Partimos de la funeraria con rumbo al lugar donde el cuerpo habitado alguna vez por el alma de mi abuelo descansaría para siempre.
Caminábamos debajo de paraguas oscuros para protegernos de las frías balas que caían del firmamento, Pero no importaba, porque igualmente nos mojábamos con las aguas del mar muerto.
Los paraguas se detuvieron en medio de lápidas adornadas con crucifijos, fechas, nombres, y un verso que perpetuaba el recuerdo del difunto. Algunas permanecían allí desde hacía más de cien años, otras, solo meses. Algunos de los que descansaban en los depósitos habían llegado a vivir un siglo, otros muy desafortunados solo habían vivido un par de años. Por las fechas, y las notas dejadas en algunas lapidas, se podía afirmar que quienes descansaban en ellas no nacieron.
El sacerdote dijo las palabras que usualmente se dicen, entonces el ataúd comenzó a descender mientras llovían flores empapadas por la llovizna y otras por las aguas del mar muerto.
Una última lágrima brotó desde lo más profundo de mí, se deslizó por mi rostro paulatinamente con el ataúd, agarré un puñado de arena, lo arrojé al agujero, suspiré y dije en voz baja: «¡Adiós!»

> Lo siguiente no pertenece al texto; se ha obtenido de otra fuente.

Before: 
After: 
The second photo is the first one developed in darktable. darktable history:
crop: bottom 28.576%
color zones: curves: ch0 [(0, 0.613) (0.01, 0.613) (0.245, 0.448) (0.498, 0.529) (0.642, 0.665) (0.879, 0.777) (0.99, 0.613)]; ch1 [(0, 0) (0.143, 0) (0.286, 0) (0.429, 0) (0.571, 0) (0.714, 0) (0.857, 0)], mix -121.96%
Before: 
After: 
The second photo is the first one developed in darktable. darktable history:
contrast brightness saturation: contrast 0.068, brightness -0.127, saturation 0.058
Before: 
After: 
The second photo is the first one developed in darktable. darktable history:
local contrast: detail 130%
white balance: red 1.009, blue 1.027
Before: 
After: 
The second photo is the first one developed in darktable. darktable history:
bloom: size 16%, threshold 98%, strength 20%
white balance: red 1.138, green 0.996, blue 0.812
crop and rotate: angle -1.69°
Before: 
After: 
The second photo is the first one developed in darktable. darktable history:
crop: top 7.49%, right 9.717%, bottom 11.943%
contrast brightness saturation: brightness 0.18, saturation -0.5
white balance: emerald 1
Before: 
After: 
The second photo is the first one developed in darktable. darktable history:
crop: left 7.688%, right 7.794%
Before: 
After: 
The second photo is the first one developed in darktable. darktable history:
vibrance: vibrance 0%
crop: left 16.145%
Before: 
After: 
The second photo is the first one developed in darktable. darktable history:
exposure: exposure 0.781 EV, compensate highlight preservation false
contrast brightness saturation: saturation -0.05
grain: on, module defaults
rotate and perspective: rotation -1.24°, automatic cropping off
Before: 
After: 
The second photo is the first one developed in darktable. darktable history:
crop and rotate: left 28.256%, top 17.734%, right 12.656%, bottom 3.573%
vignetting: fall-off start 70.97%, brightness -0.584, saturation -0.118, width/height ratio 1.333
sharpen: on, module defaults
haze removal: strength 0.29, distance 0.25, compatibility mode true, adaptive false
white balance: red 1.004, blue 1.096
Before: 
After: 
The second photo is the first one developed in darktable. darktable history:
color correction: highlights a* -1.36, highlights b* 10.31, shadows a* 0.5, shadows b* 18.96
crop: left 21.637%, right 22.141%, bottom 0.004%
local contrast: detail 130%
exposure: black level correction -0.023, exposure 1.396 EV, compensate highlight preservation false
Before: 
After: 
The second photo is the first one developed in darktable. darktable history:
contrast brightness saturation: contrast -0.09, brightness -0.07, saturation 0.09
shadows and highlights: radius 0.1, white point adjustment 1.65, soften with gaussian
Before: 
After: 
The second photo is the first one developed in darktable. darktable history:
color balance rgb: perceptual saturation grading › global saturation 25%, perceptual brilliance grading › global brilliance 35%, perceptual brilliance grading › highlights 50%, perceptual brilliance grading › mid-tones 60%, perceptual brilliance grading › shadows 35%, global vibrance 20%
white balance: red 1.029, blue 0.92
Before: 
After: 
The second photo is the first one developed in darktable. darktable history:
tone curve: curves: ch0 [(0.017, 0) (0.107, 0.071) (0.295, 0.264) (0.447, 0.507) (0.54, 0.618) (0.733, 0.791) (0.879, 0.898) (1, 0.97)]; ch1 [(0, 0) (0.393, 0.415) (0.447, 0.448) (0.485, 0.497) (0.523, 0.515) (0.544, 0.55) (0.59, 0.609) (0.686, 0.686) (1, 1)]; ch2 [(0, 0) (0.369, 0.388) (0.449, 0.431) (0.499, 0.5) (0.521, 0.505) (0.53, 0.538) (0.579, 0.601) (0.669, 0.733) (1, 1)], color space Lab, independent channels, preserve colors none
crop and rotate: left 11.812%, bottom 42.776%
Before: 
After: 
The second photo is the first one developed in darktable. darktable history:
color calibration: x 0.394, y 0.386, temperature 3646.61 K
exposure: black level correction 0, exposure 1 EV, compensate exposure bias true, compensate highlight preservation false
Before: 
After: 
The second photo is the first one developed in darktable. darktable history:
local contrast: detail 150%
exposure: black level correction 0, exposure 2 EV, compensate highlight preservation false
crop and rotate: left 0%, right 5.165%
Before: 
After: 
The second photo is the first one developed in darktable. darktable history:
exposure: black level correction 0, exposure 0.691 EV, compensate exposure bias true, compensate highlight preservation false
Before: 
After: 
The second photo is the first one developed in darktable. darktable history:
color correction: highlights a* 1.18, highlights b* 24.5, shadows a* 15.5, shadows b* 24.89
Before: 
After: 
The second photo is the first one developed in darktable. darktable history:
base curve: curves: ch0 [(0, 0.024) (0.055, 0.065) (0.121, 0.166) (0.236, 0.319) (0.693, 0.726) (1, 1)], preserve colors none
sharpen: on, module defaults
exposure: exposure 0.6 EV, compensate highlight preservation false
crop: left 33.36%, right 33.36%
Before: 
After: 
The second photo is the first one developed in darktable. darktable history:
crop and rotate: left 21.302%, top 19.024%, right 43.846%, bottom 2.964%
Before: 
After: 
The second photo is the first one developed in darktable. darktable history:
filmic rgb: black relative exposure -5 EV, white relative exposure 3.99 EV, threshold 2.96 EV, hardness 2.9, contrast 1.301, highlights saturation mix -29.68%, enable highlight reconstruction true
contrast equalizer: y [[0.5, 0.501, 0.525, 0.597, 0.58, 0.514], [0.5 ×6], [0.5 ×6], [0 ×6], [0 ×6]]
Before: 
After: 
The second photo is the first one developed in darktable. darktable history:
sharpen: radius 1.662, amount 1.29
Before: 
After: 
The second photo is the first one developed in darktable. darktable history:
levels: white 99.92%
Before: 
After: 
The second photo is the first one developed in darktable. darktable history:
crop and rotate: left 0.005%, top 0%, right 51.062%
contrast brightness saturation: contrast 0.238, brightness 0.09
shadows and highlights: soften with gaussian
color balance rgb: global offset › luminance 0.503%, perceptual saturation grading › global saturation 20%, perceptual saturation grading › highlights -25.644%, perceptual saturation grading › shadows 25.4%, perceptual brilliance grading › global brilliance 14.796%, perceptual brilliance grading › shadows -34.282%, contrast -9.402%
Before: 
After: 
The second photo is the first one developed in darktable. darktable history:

Ese día fue un espectáculo de estaciones climáticas y emociones mezcladas.
Por la ubicación geográfica de Villa Concepción, las cuatro estaciones climáticas no se presentan.
Después de decir adiós por última vez, mi familia y yo nos quedamos a dormir en casa de abuela. Abuela tenía una mirada triste, ella acaba de perder a la persona con la cual decidió vivir el resto de sus días.
Yo no podía decir que sabía lo que abuela sentía, yo nunca he perdido a alguien de esa forma. Aunque perder a la persona que yo amaba me dolió mucho, quizá algún día la vuelva a ver de nuevo, sería un grave error decir que en aquel momento entendía a abuela.
Al día siguiente retornamos a nuestro hogar ubicado a cinco minutos de casa de la abuela.
En múltiples ocasiones vi a mi madre llorar en silencio intentando ser fuerte. Al igual que mi madre mi guitarra también continuo en absoluto silencio guardada en el cobertor colgado de la pared.
Mi hermana Maileth regresó a la universidad ese mismo día, ella quiso quedarse en casa un par de días más; pero sus horarios universitarios no lo permitían. A pesar de que mis padres me permitieron quedarme en casa hasta que me sintiera anímicamente bien para retornar a la escuela, yo asistí a la escuela primaria el primer día de clases de la semana. No hace falta decir qué ocurrió con mi padre en los días posteriores, pese a que él anhelaba quedarse en casa para acompañar a mamá, tuvo que regresar al trabajo.
Todos somos iguales antes y después de morir, de nosotros depende si seremos olvidados muy rápido o recordados para siempre.
Algún día todos moriremos, hoy está es nuestras manos hacer algo para no morir en los corazones de la gente.